:: PROVIDED MATERIAL ::
● ● ● ●

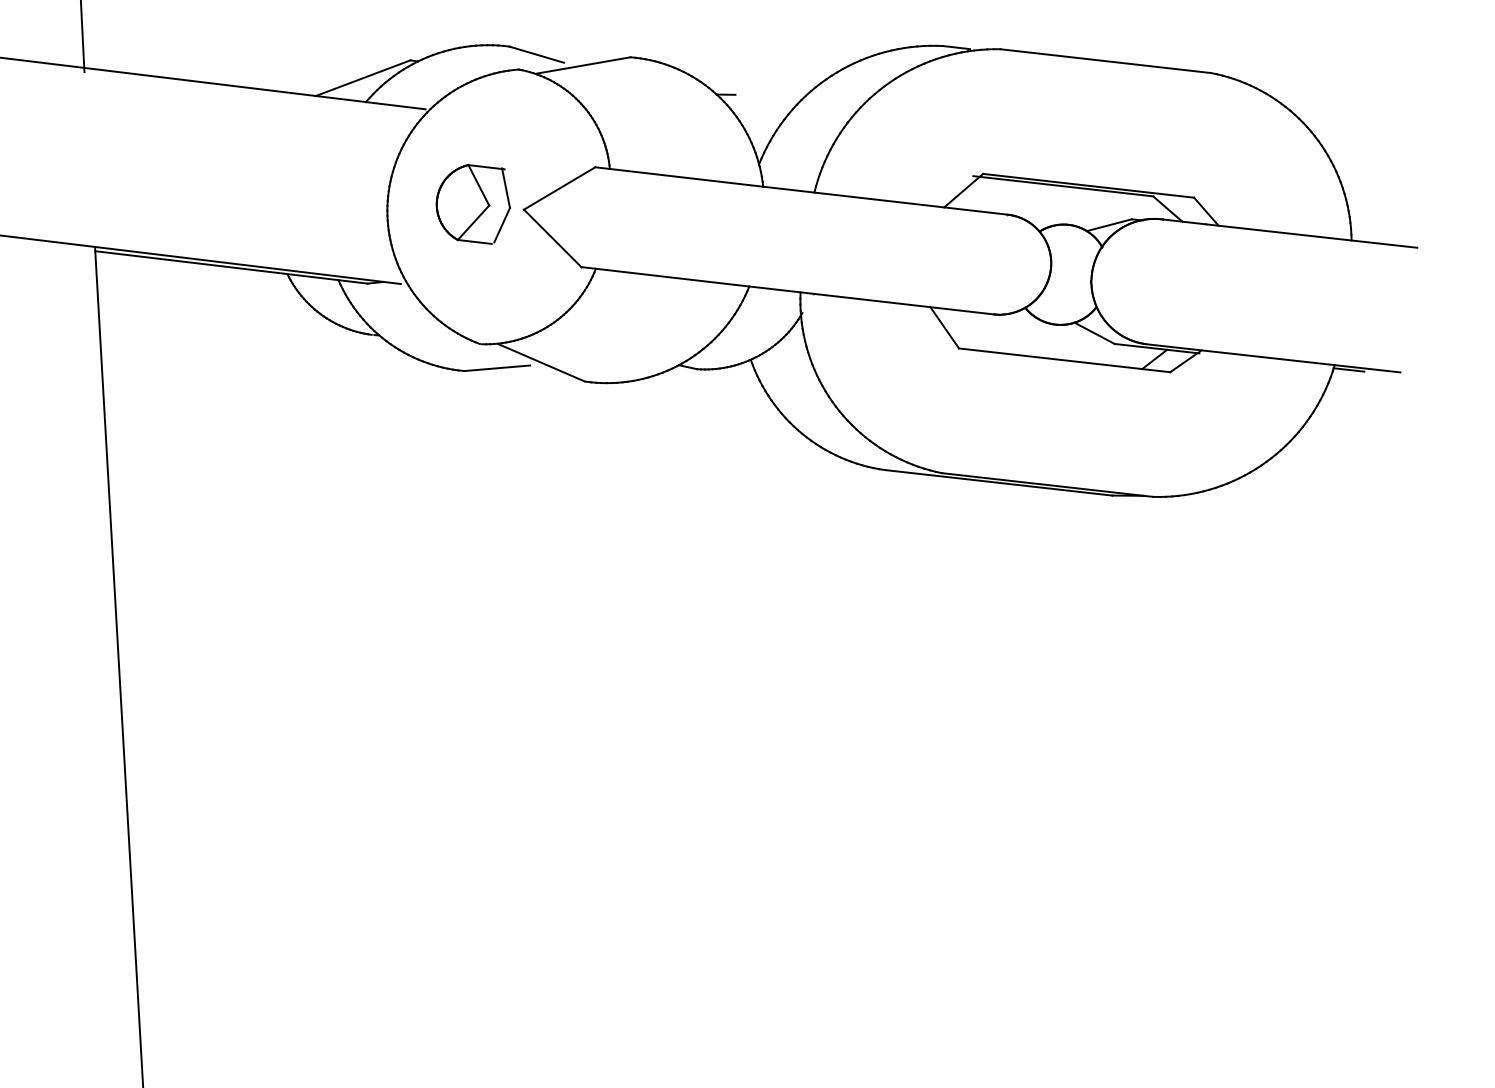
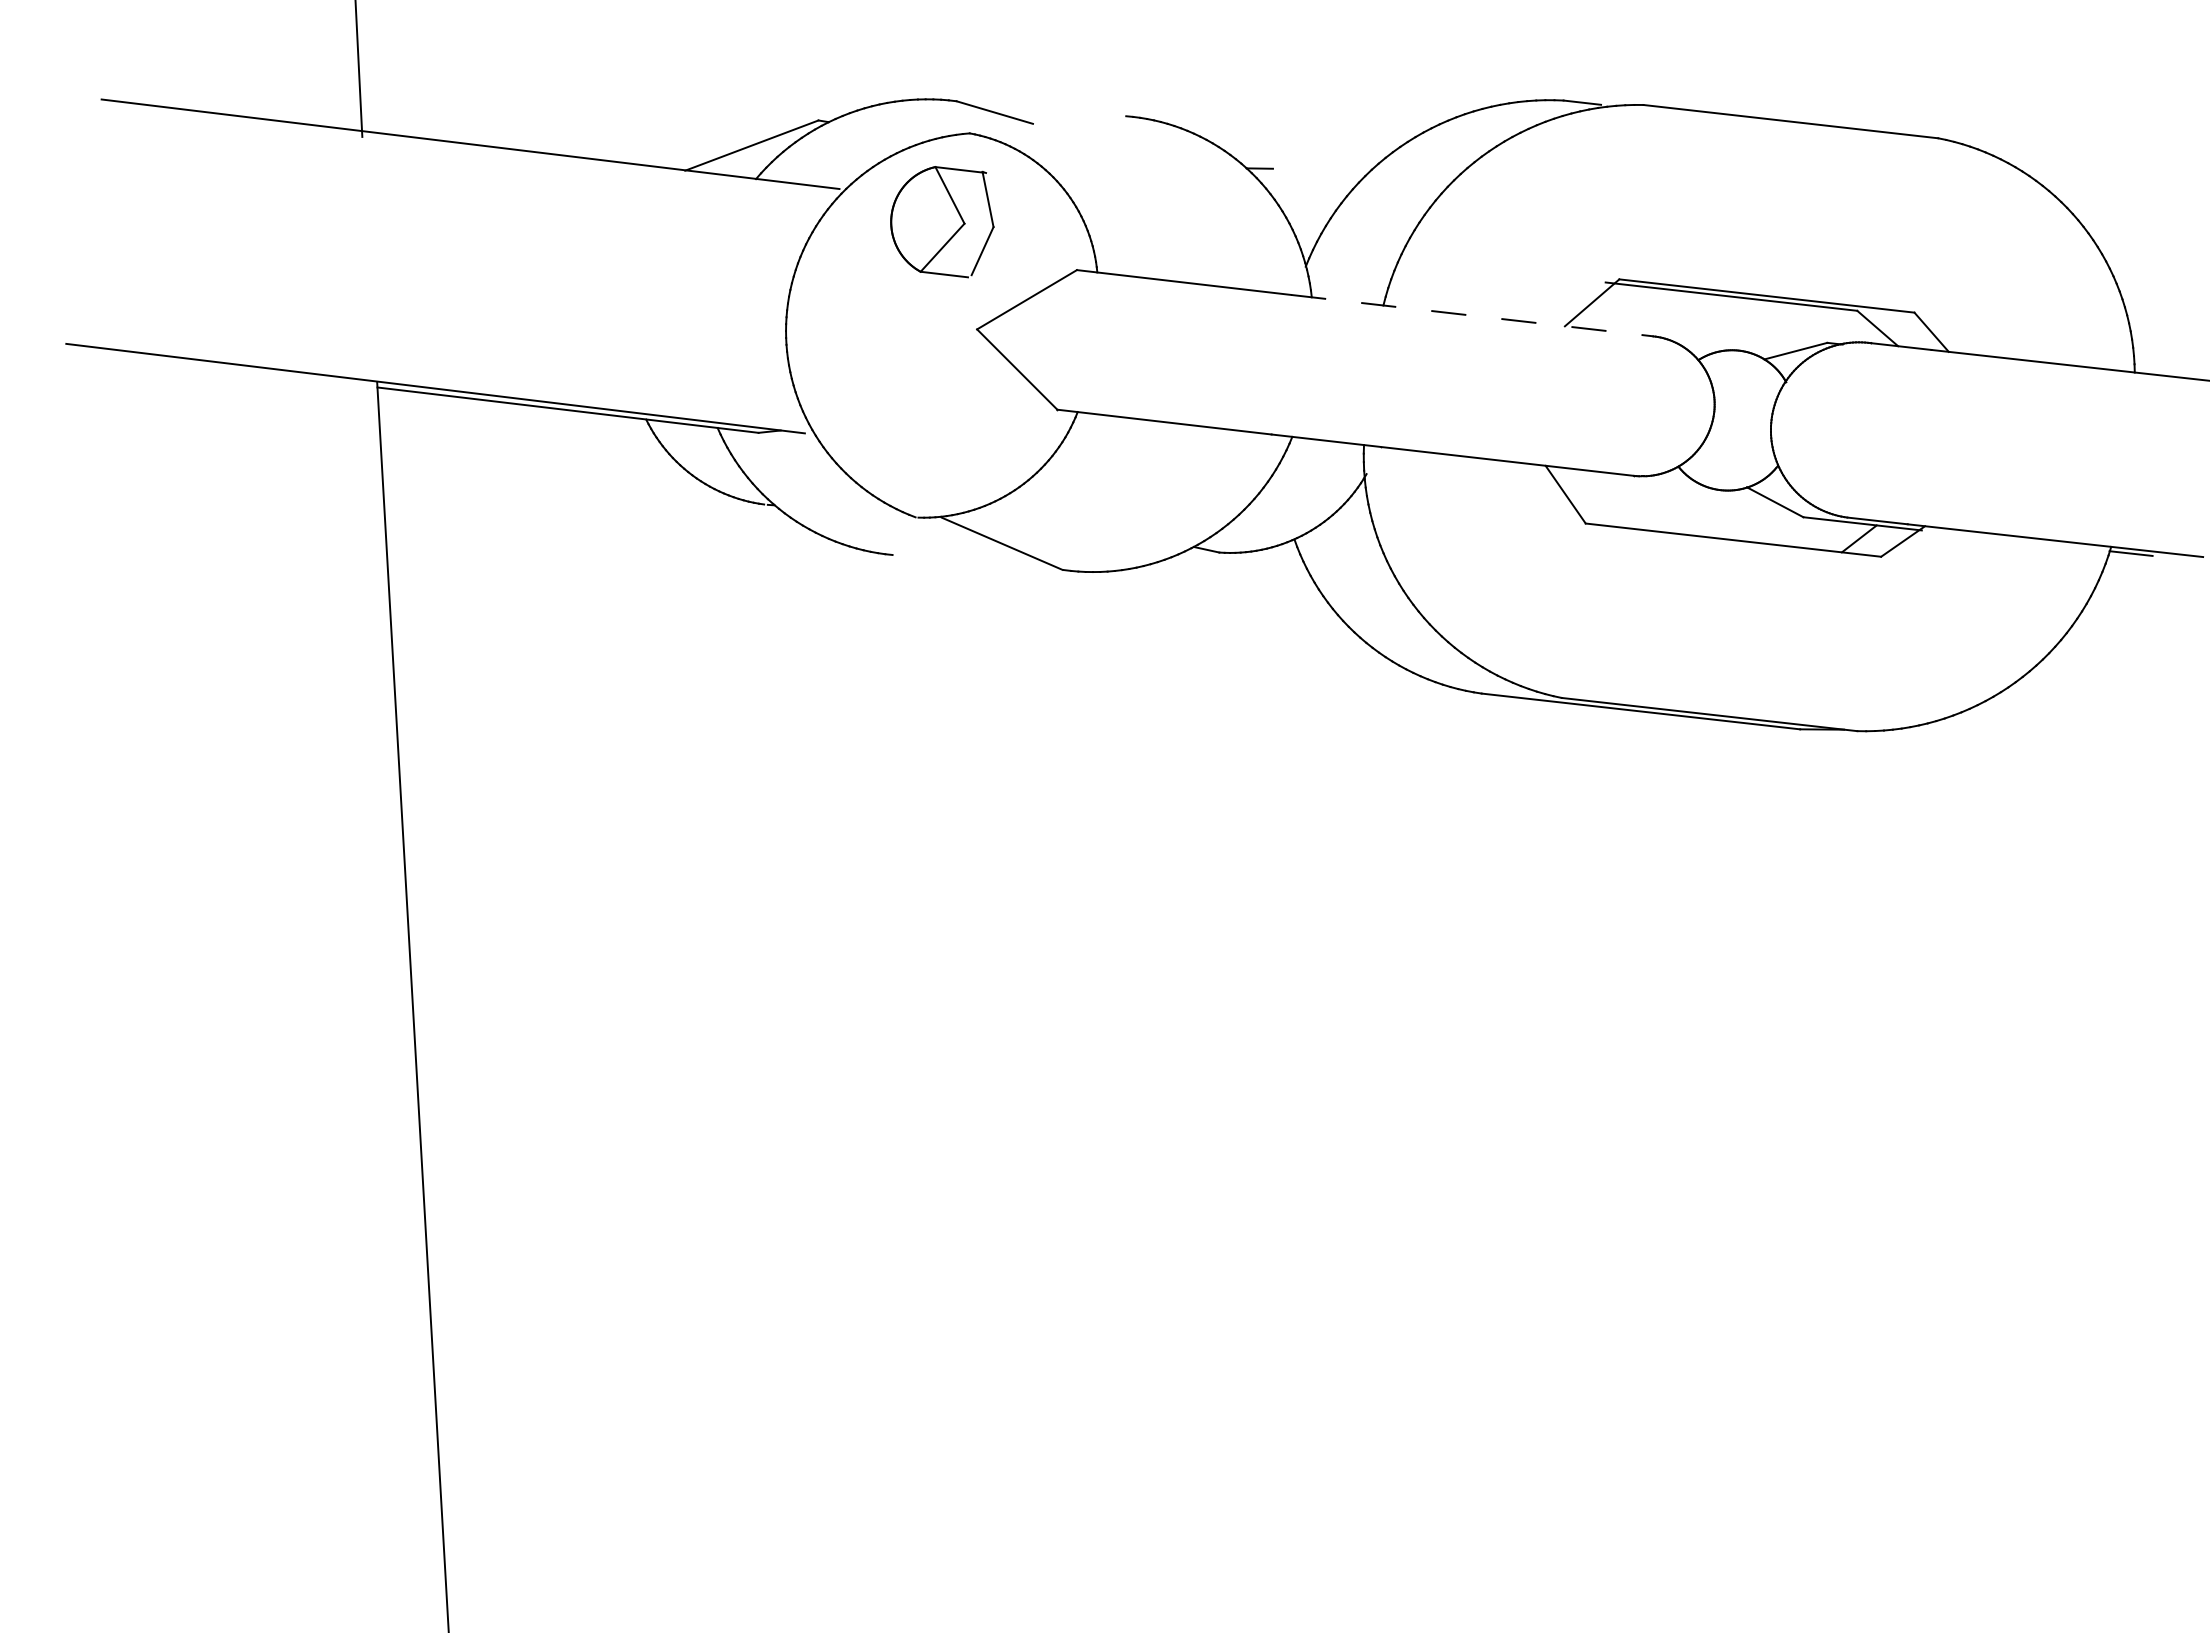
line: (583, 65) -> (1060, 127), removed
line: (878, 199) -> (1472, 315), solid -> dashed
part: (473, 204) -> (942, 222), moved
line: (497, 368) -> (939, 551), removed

● ● ● ●

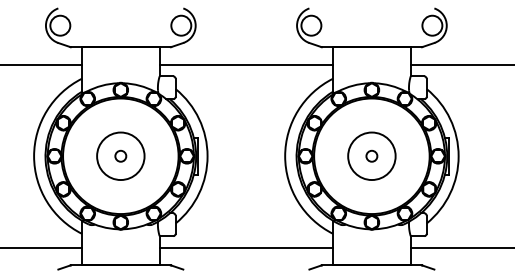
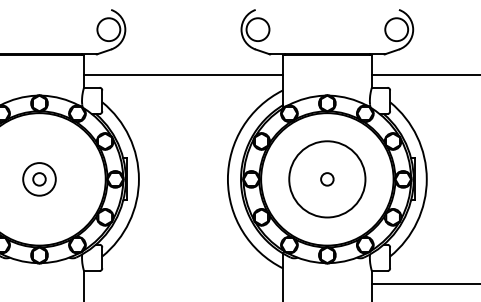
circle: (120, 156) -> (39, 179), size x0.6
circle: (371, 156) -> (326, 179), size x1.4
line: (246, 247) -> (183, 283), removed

● ● ● ●

:: TASK ::
Within the material above, the line with "line: (878, 199)" opens the range and the line with "line: (497, 368) -> (939, 551), removed" closes it; reproduce that range word for word.

:: EXPECTED ANSWER ::
line: (878, 199) -> (1472, 315), solid -> dashed
part: (473, 204) -> (942, 222), moved
line: (497, 368) -> (939, 551), removed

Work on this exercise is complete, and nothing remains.